Fast foward to my previous post, where things suddenly seemed to fall into place from out of nowhere. What was different this time around? Did the accumulation of all my past self-analyses finally breakthrough without my knowing it? I thought long and hard over this mysterious turning point, and when I finally hit upon the answer, that became the true "gestalt moment" for me. It all starts with the edge. I had the whole thing backwards all along. The moment I was capable of defining my edge was the moment I realized I'd been trading without one for so long, and that lack of edge was the real source of nearly all those mental issues that plagued me. With the clarity of that realization, a vision of progress crystallized hard and clear, and confidence returned anew. I think this subject is worth a few more entries, so bear with me if the posts seem to flow like molasses -- my muse be a fickle one.

Tuesday, March 01, 2005

Epiphany

For the longest time, I've imagined that the solution to my trading struggles would present itself as nothing less than epiphany: a bolt of white lightning, an earth-shattering realization, a blinding, mind-bending revelation. And who could blame me for this fantasy? What else could possibly snap me out of years of repeating the same mistakes over and over, despite having a very explicit list of trading "rules" right in front of me, gleaned from countless hours in front of the market screen? What else could it be, having pored over endless pages of published trading "wisdom", only to find those words which sounded so sensible, so practical, just somehow couldn't translate into consistent action? My issues defied logical reckoning for so long that I was left with only blind faith in the eventuality that these demons would be exorcised at some point in my future -- a vague and desperate hope at best, yet I had no choice but to believe, for I had no other reason to perservere.

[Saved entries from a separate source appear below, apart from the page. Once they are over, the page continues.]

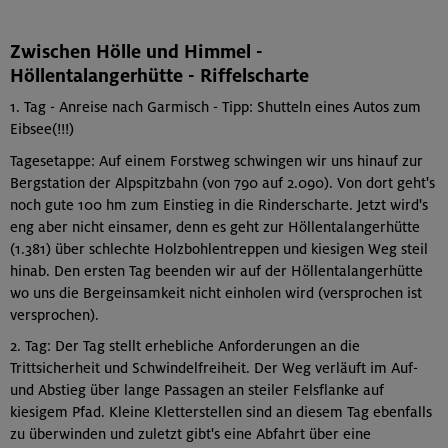
Zwischen Hölle und Himmel -
Höllentalangerhütte - Riffelscharte
1. Tag - Anreise nach Garmisch - Tipp: Shutteln eines Autos zum
Eibsee(!!!)
Tagesetappe: Auf einem Forstweg schwingen wir uns hinauf zur
Bergstation der Alpspitzbahn (von 790 auf 2.090). Von dort geht's
noch gute 100 hm zum Einstieg in die Rinderscharte. Jetzt wird's
eng aber nicht einsamer, denn es geht zur Höllentalangerhütte
(1.381) über schlechte Holzbohlentreppen und kiesigen Weg steil
hinab. Den ersten Tag beenden wir auf der Höllentalangerhütte
wo uns die Bergeinsamkeit nicht einholen wird (versprochen ist
versprochen).
2. Tag: Der Tag stellt erhebliche Anforderungen an die
Trittsicherheit und Schwindelfreiheit. Der Weg verläuft im Auf-
und Abstieg über lange Passagen an steiler Felsflanke auf
kiesigem Pfad. Kleine Kletterstellen sind an diesem Tag ebenfalls
zu überwinden und zuletzt gibt's eine Abfahrt über eine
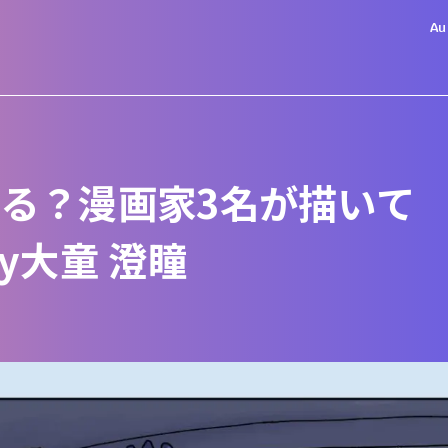
Au
る？漫画家3名が描いて
y大童 澄瞳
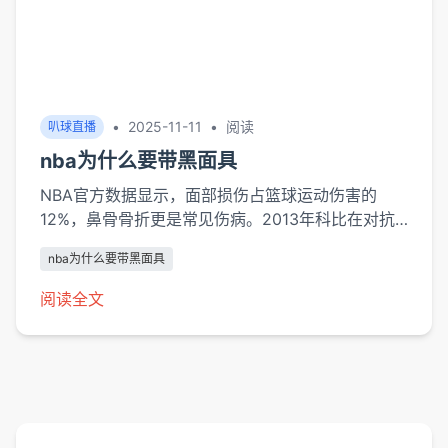
•
2025-11-11
•
阅读
叭球直播
nba为什么要带黑面具
NBA官方数据显示，面部损伤占篮球运动伤害的
12%，鼻骨骨折更是常见伤病。2013年科比在对抗
中鼻梁骨折后，定制碳纤维黑面具的刚性支撑力比透
nba为什么要带黑面具
明面具高47%，能有效分散冲击力。克利夫兰诊所运
动医学专家戴维·佩特尔的研究指出，...
阅读全文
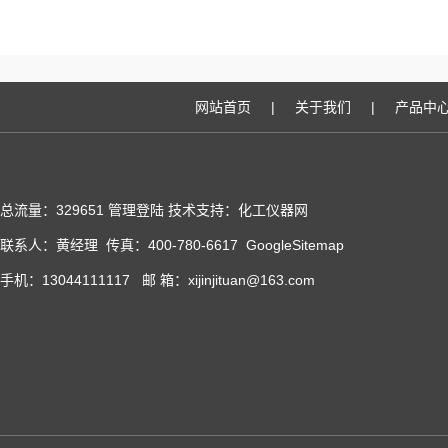
网站首页
|
关于我们
|
产品中
总流量：329651
管理登陆
技术支持：化工仪器网
联系人：黄经理 传真：400-780-6617
GoogleSitemap
手机：13044111117 邮 箱：xijinjituan@163.com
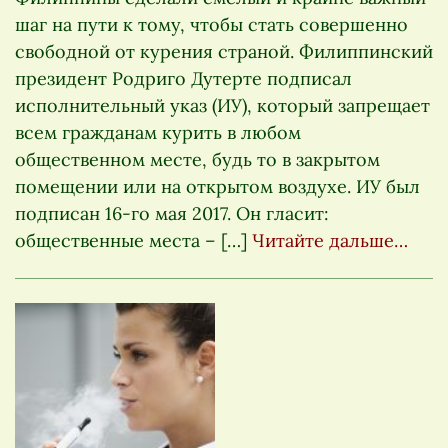
шаг на пути к тому, чтобы стать совершенно
свободной от курения страной. Филиппинский
президент Родриго Дутерте подписал
исполнительный указ (ИУ), который запрещает
всем гражданам курить в любом
общественном месте, будь то в закрытом
помещении или на открытом воздухе. ИУ был
подписан 16-го мая 2017. Он гласит:
общественные места – […]
Читайте дальше…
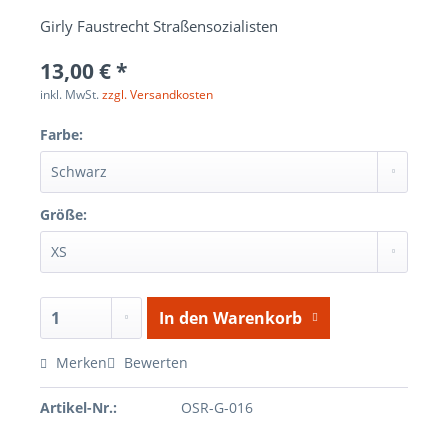
Girly Faustrecht Straßensozialisten
13,00 € *
inkl. MwSt.
zzgl. Versandkosten
Farbe:
Größe:
In den
Warenkorb
Merken
Bewerten
Artikel-Nr.:
OSR-G-016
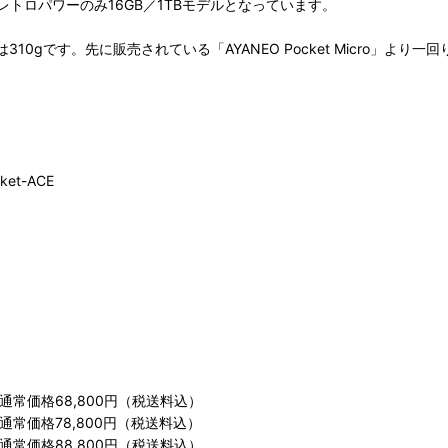
トロパワーのみ16GB／1TBモデルとなっています。
310gです。先に販売されている「AYANEO Pocket Micro」より
ket-ACE
。通常価格68,800円（税送料込）
通常価格78,800円（税送料込）
。通常価格88,800円（税送料込）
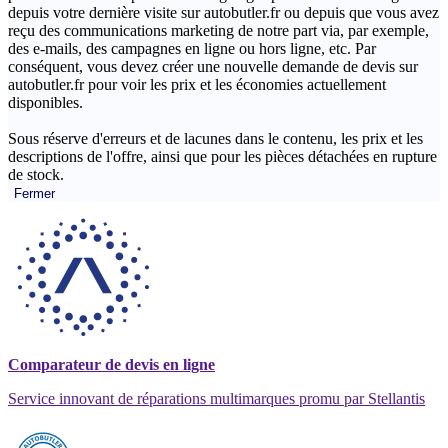
depuis votre dernière visite sur autobutler.fr ou depuis que vous avez
reçu des communications marketing de notre part via, par exemple,
des e-mails, des campagnes en ligne ou hors ligne, etc. Par
conséquent, vous devez créer une nouvelle demande de devis sur
autobutler.fr pour voir les prix et les économies actuellement
disponibles.
Sous réserve d'erreurs et de lacunes dans le contenu, les prix et les
descriptions de l'offre, ainsi que pour les pièces détachées en rupture
de stock.
Fermer
Comparateur de devis en ligne
Service innovant de réparations multimarques promu par Stellantis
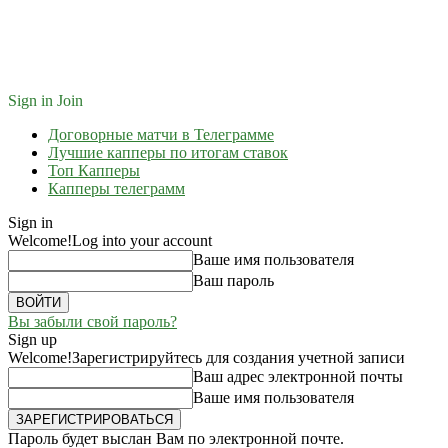
Sign in
Join
Договорные матчи в Телеграмме
Лучшие капперы по итогам ставок
Топ Капперы
Капперы телеграмм
Sign in
Welcome!
Log into your account
Ваше имя пользователя
Ваш пароль
Вы забыли свой пароль?
Sign up
Welcome!
Зарегистрируйтесь для создания учетной записи
Ваш адрес электронной почты
Ваше имя пользователя
Пароль будет выслан Вам по электронной почте.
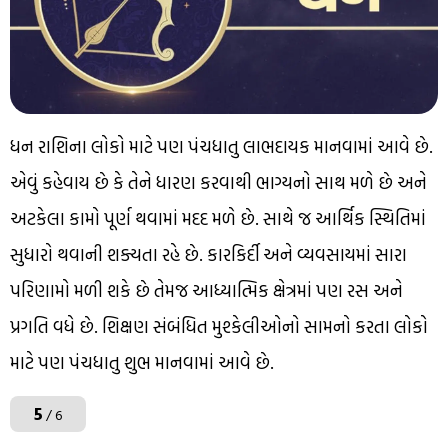
ધન રાશિના લોકો માટે પણ પંચધાતુ લાભદાયક માનવામાં આવે છે.
એવું કહેવાય છે કે તેને ધારણ કરવાથી ભાગ્યનો સાથ મળે છે અને
અટકેલા કામો પૂર્ણ થવામાં મદદ મળે છે. સાથે જ આર્થિક સ્થિતિમાં
સુધારો થવાની શક્યતા રહે છે. કારકિર્દી અને વ્યવસાયમાં સારા
પરિણામો મળી શકે છે તેમજ આધ્યાત્મિક ક્ષેત્રમાં પણ રસ અને
પ્રગતિ વધે છે. શિક્ષણ સંબંધિત મુશ્કેલીઓનો સામનો કરતા લોકો
માટે પણ પંચધાતુ શુભ માનવામાં આવે છે.
5
/ 6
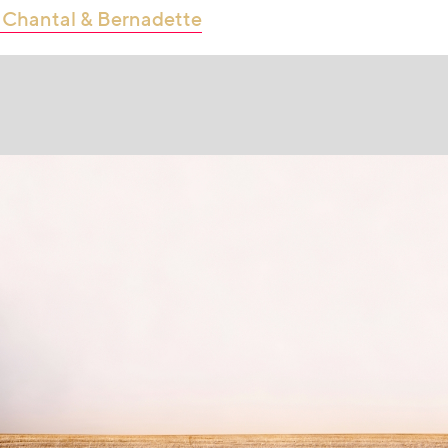
 Chantal & Bernadette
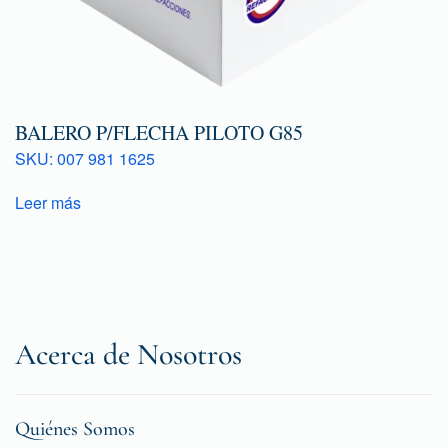
BALERO P/FLECHA PILOTO G85
SKU: 007 981 1625
Leer más
Acerca de Nosotros
Quiénes Somos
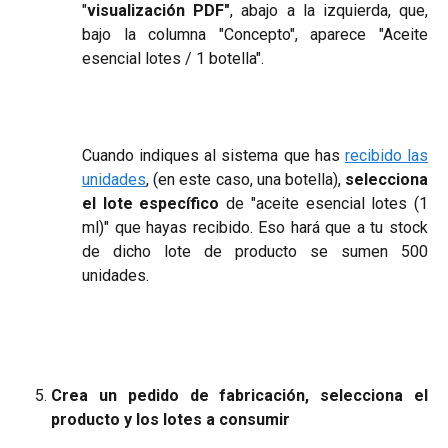
"
visualización PDF"
, abajo a la izquierda, que,
bajo la columna "Concepto", aparece "Aceite
esencial lotes / 1 botella".
Cuando indiques al sistema que has
recibido las
unidades
, (en este caso, una botella),
selecciona
el lote específico
de "aceite esencial lotes (1
ml)" que hayas recibido. Eso hará que a tu stock
de dicho lote de producto se sumen 500
unidades.​
Crea un pedido de fabricación, selecciona el
producto y los lotes a consumir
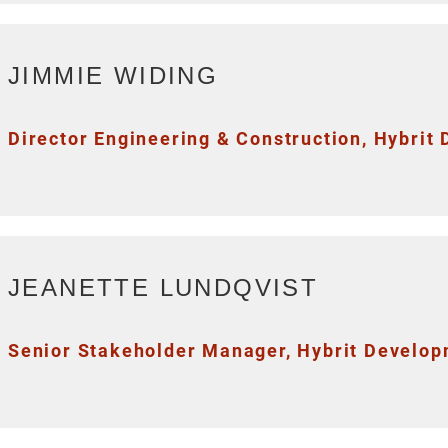
JIMMIE WIDING
Director Engineering & Construction, Hybrit
JEANETTE LUNDQVIST
Senior Stakeholder Manager, Hybrit Develo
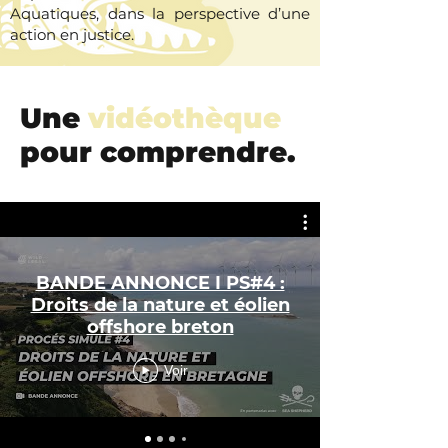
Aquatiques, dans la perspective d’une
action en justice.
Une
vidéothèque
pour comprendre.
BANDE ANNONCE I PS#4 :
Droits de la nature et éolien
offshore breton
Voir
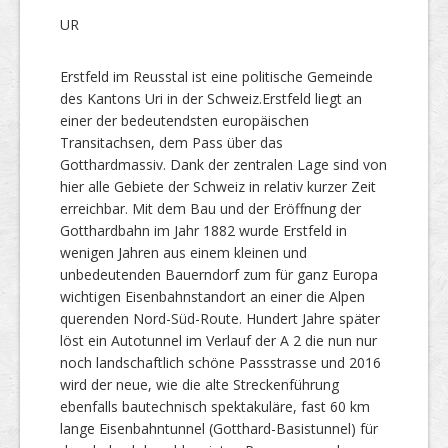
UR
Erstfeld im Reusstal ist eine politische Gemeinde
des Kantons Uri in der Schweiz.Erstfeld liegt an
einer der bedeutendsten europäischen
Transitachsen, dem Pass über das
Gotthardmassiv. Dank der zentralen Lage sind von
hier alle Gebiete der Schweiz in relativ kurzer Zeit
erreichbar. Mit dem Bau und der Eröffnung der
Gotthardbahn im Jahr 1882 wurde Erstfeld in
wenigen Jahren aus einem kleinen und
unbedeutenden Bauerndorf zum für ganz Europa
wichtigen Eisenbahnstandort an einer die Alpen
querenden Nord-Süd-Route. Hundert Jahre später
löst ein Autotunnel im Verlauf der A 2 die nun nur
noch landschaftlich schöne Passstrasse und 2016
wird der neue, wie die alte Streckenführung
ebenfalls bautechnisch spektakuläre, fast 60 km
lange Eisenbahntunnel (Gotthard-Basistunnel) für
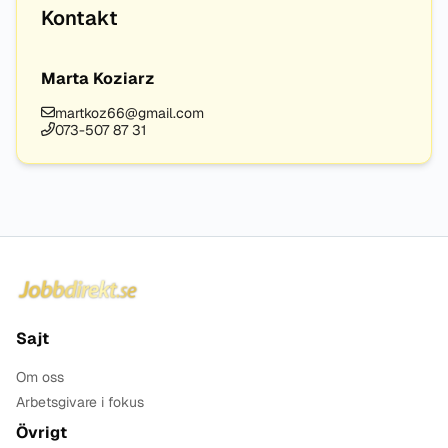
Kontakt
Marta Koziarz
martkoz66@gmail.com
073-507 87 31
Sidfot
Sajt
Om oss
Arbetsgivare i fokus
Övrigt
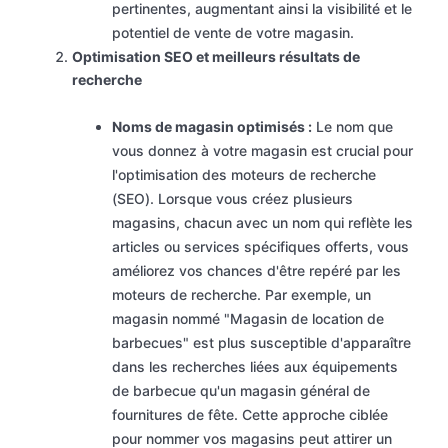
pertinentes, augmentant ainsi la visibilité et le
potentiel de vente de votre magasin.
Optimisation SEO et meilleurs résultats de
recherche
Noms de magasin optimisés :
Le nom que
vous donnez à votre magasin est crucial pour
l'optimisation des moteurs de recherche
(SEO). Lorsque vous créez plusieurs
magasins, chacun avec un nom qui reflète les
articles ou services spécifiques offerts, vous
améliorez vos chances d'être repéré par les
moteurs de recherche. Par exemple, un
magasin nommé "Magasin de location de
barbecues" est plus susceptible d'apparaître
dans les recherches liées aux équipements
de barbecue qu'un magasin général de
fournitures de fête. Cette approche ciblée
pour nommer vos magasins peut attirer un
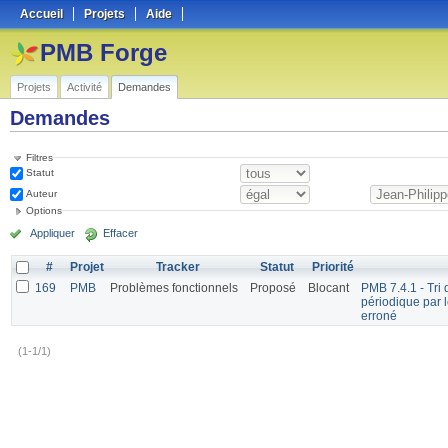
Accueil
Projets
Aide
PMB Forge
Projets
Activité
Demandes
Demandes
Filtres
Statut
Auteur
Options
Appliquer
Effacer
#
Projet
Tracker
Statut
Priorité
169
PMB
Problèmes fonctionnels
Proposé
Blocant
PMB 7.4.1 - Tri 
périodique par 
erroné
(1-1/1)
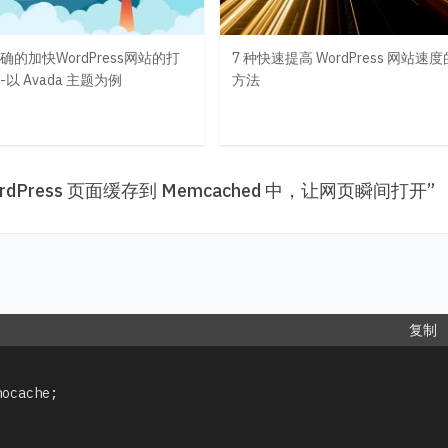
确的加快WordPress网站的打
7 种快速提高 WordPress 网站速度
以 Avada 主题为例
方法
WordPress 页面缓存到 Memcached 中，让网页瞬间打开
”
复制
nocache
;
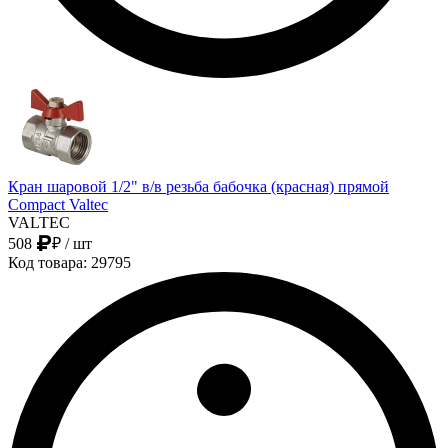
Кран шаровой 1/2" в/в резьба бабочка (красная) прямой
Compact Valtec
VALTEC
508
₽
/ шт
Код товара: 29795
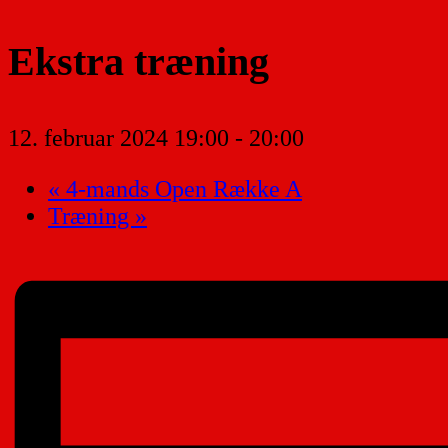
Ekstra træning
12. februar 2024 19:00
-
20:00
«
4-mands Open Række A
Træning
»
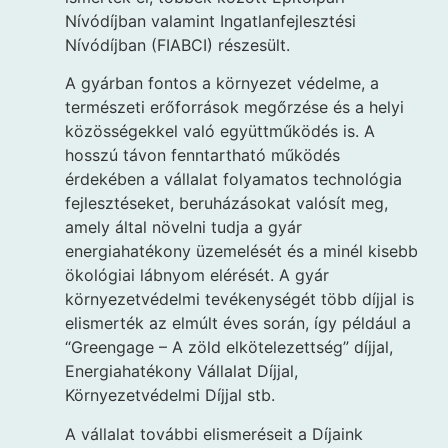
Nívódíjban valamint Ingatlanfejlesztési
Nívódíjban (FIABCI) részesült.
A gyárban fontos a környezet védelme, a
természeti erőforrások megőrzése és a helyi
közösségekkel való együttműködés is. A
hosszú távon fenntartható működés
érdekében a vállalat folyamatos technológia
fejlesztéseket, beruházásokat valósít meg,
amely által növelni tudja a gyár
energiahatékony üzemelését és a minél kisebb
ökológiai lábnyom elérését. A gyár
környezetvédelmi tevékenységét több díjjal is
elismerték az elmúlt éves során, így például a
“Greengage – A zöld elkötelezettség” díjjal,
Energiahatékony Vállalat Díjjal,
Környezetvédelmi Díjjal stb.
A vállalat további elismeréseit a Díjaink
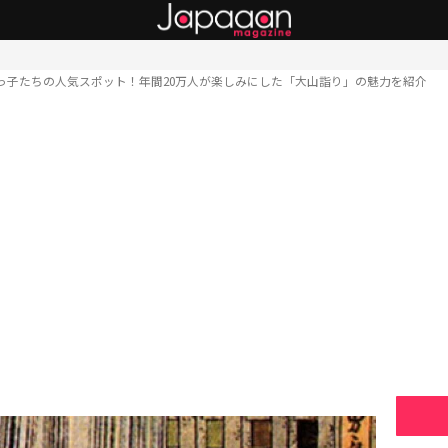
っ子たちの人気スポット！年間20万人が楽しみにした「大山詣り」の魅力を紹介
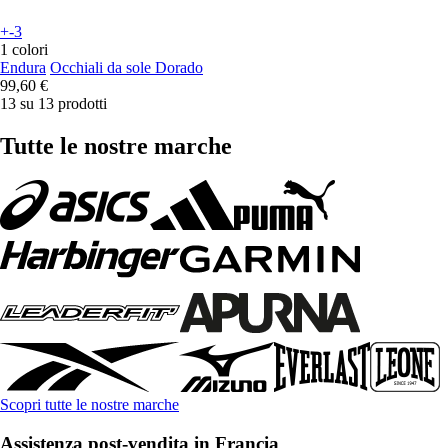
+-3
1 colori
Endura
Occhiali da sole Dorado
99,60 €
13 su 13 prodotti
Tutte le nostre marche
Scopri tutte le nostre marche
Assistenza post-vendita in Francia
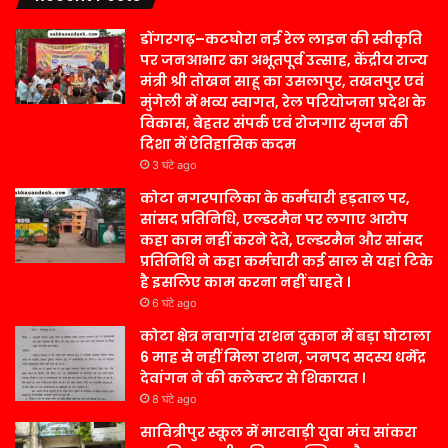
डोंगरगढ़–कटघोरा नई रेल लाइन की स्वीकृति
पर जनआभार का अभूतपूर्व उत्साह, केंद्रीय राज्य
मंत्री श्री तोखन साहू का उसलापुर, तखतपुर एवं
मुंगेली में भव्य स्वागत, रेल परियोजना प्रदेश के
विकास, बेहतर संपर्क एवं रोजगार सृजन की
दिशा में ऐतिहासिक कदम
3 घंटे ago
कोटा नगरपालिका के कर्मचारी हड़ताल पर,
सांसद प्रतिनिधि, एल्डरमैन पर लगाए आरोप
कहा काम नहीं करने देते, एल्डरमैन और सांसद
प्रतिनिधि ने कहा कर्मचारी कई साल से यहां टिके
है इसलिए काम करना नहीं चाहते ।
6 घंटे ago
कोटा क्षेत्र नवागांव राशन दुकान में बड़ा घोटाला
6 माह से नहीं मिला राशन, जनपद सदस्य धर्मेंद्र
देवांगन ने की कलेक्टर से शिकायत ।
8 घंटे ago
सावित्रीपुर स्कूल में मारवाड़ी युवा मंच सांकरा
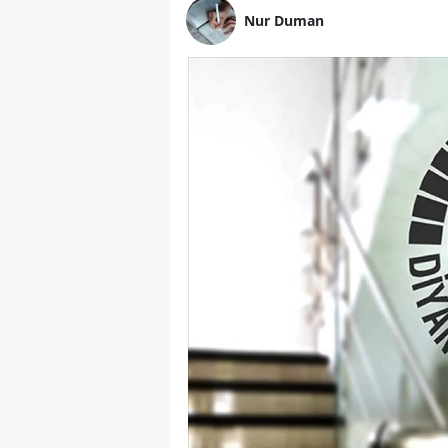
Nur Duman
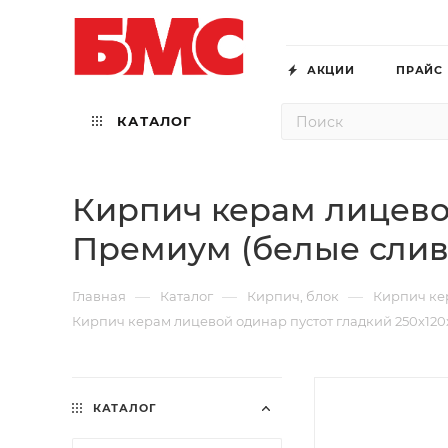
АКЦИИ
ПРАЙС
КАТАЛОГ
Кирпич керам лицевой
Премиум (белые слив
—
—
—
Главная
Каталог
Кирпич, блок
Кирпич ке
Кирпич керам лицевой одинар пустот гладкий 250х120
КАТАЛОГ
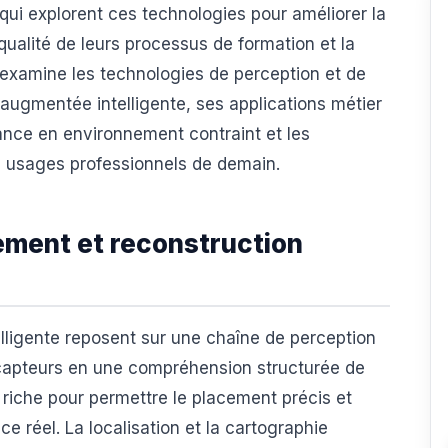
ui explorent ces technologies pour améliorer la
 qualité de leurs processus de formation et la
e examine les technologies de perception et de
 augmentée intelligente, ses applications métier
ance en environnement contraint et les
es usages professionnels de demain.
ement et reconstruction
lligente reposent sur une chaîne de perception
 capteurs en une compréhension structurée de
riche pour permettre le placement précis et
e réel. La localisation et la cartographie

But looking back now from the other side, I have to admit that for me, there was no magic moment, no flash of enlightenment that chased away the shadows, nothing at all that remotely resembled any climactic turning point of realization. I can't really recall when the necessary changes were finally decided upon and implemented, but the one aspect I can identify that made things different was that the impetus for those changes came entirely from within. The force that finally had the power to put principle into action was instinctual in nature, as opposed to adaptive in respect to some external source, or merely reactive as backlash against my past transgressions. I wasn't blindly following some guru's Practical Guide to Trading, nor did I need to make the mistakes first before I knew how to anticipate and prevent them. The changes just fell into place, step by step, as things that I knew I needed to do to achieve my goals; they were nothing novel nor especially noteworthy, and endless variations of them can be found in any of the "classic" trading manuals. But this time they finally made sense to me, perhaps only because I came to the same conclusions in my own way.

So what could it have been that finally turned the whole damned ship around? I'm not absolutely sure yet, but the more I think about it, the closer I think I'm getting to figuring out the exact source. But I'll save that for another post.